1. “In the beginning was the Word, and the Word was with God, and the Word was God. He was in the beginning with God. Through Him all things were made; without Him nothing was made that has been made.” John 1:1-3
2. ”I am astonished that you are so quickly deserting the One who called you to live in the grace of Christ and are turning to a different gospel— which is really no gospel at all. Evidently some people are throwing you into confusion and are trying to pervert the gospel of Christ. But even if we or an angel from heaven should preach a gospel other than the one we preached to you, let them be under God’s curse! As we have already said, so now I say again: If anybody is preaching to you a gospel other than what you accepted, let them be under God’s curse!” Galatians 1:6-9 (emphasis mine)
So. I put the book down after reading the foreword, in part because it credited Ms. Ilibagiza’s “Inner Beingness” for the impossible details of her survival, rather than giving credit to the Lover of her soul (Isaiah 25:4, Psalm 62: 1-2, 1-8). Another, larger reason for setting this book aside was simply this: it’s a book about the survivor of the Rwandan Holocaust. There is no way around heartache here. And friends? I’m staring at a plate full of heartache just now. I didn’t think I could swallow Ms. Ilibagiza’s in addition to my own.
I have started the story. It’s written with a sweet innocence I would imagine was Ms. Ilibagiza’s birthright, long before the onset of the genocide that killed her entire family. I will finish it. I will.
This Star Won’t Go Out, by Esther Earl, with Lori and Wayne Earl.
Gosh, people. I saw this at Costco one morning while I was wandering around bored out of my mind. The tire dudes (seriously, dudes) were putting much-needed snow tires on the Wonder Hub’s vehicle. I was not in need of one hundred rolls of toilet paper, or an all-beef hotdog. It was too early for the sample stations and the place was eerily quiet. Generally, I can spend a good half hour picking idyllically through the books before choosing one to take home with me.

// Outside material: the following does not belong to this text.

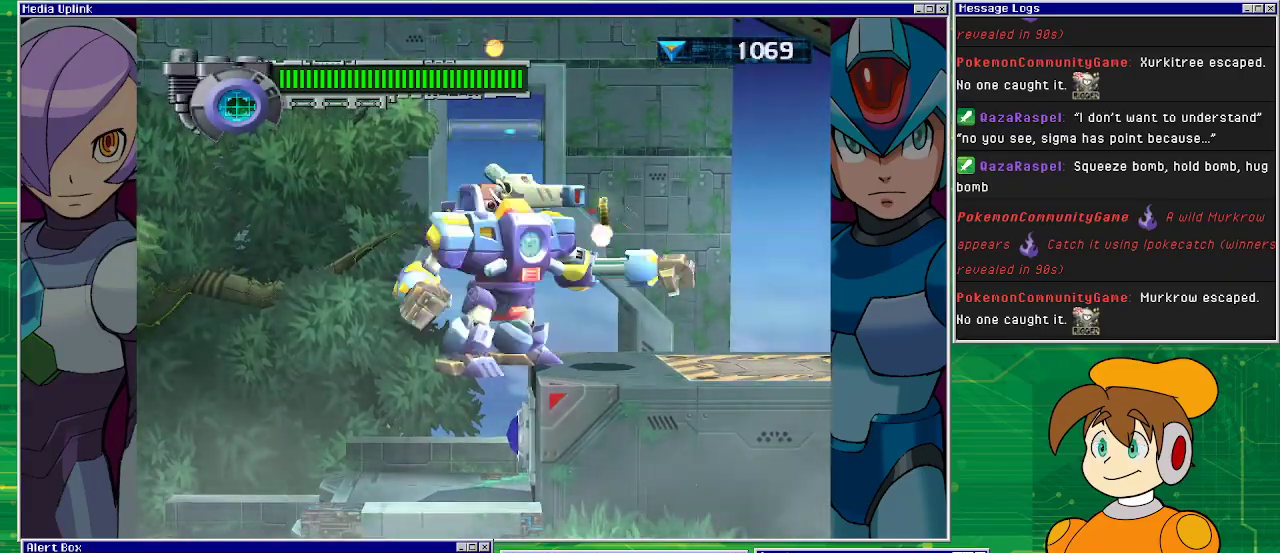
{"buttons": ["DPAD_RIGHT"], "left_stick": "center", "events": []}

On this day, it took seconds. Being a John Green fan (that is, a lover of YA fiction who is taking in and expelling oxygen), I knew of Esther Earl, to whom he dedicated The Fault in Our Stars, but I did not know of this book. THIS book.
Are you thinking what I think you’re thinking? Do you know (as I did) that Esther is dead? Are you wondering why I might have trouble reading one book because of its proximity to heartache, but not another? I’ve given it a fair amount of thought myself, and I believe it is this: if this were a book about a girl with cancer, written by her parents, siblings, and friends, I would pass it right over. Ack. My heart couldn’t handle it. This, though. This is Esther’s words, Esther’s life (as well as the words of people who were touched by Esther). Esther was a writer. Posthumously, her words are reaching people, changing lives. What more could any writer ask for? What writer could pass that over?
Not this one.
That’s it, friends. Go forth and read!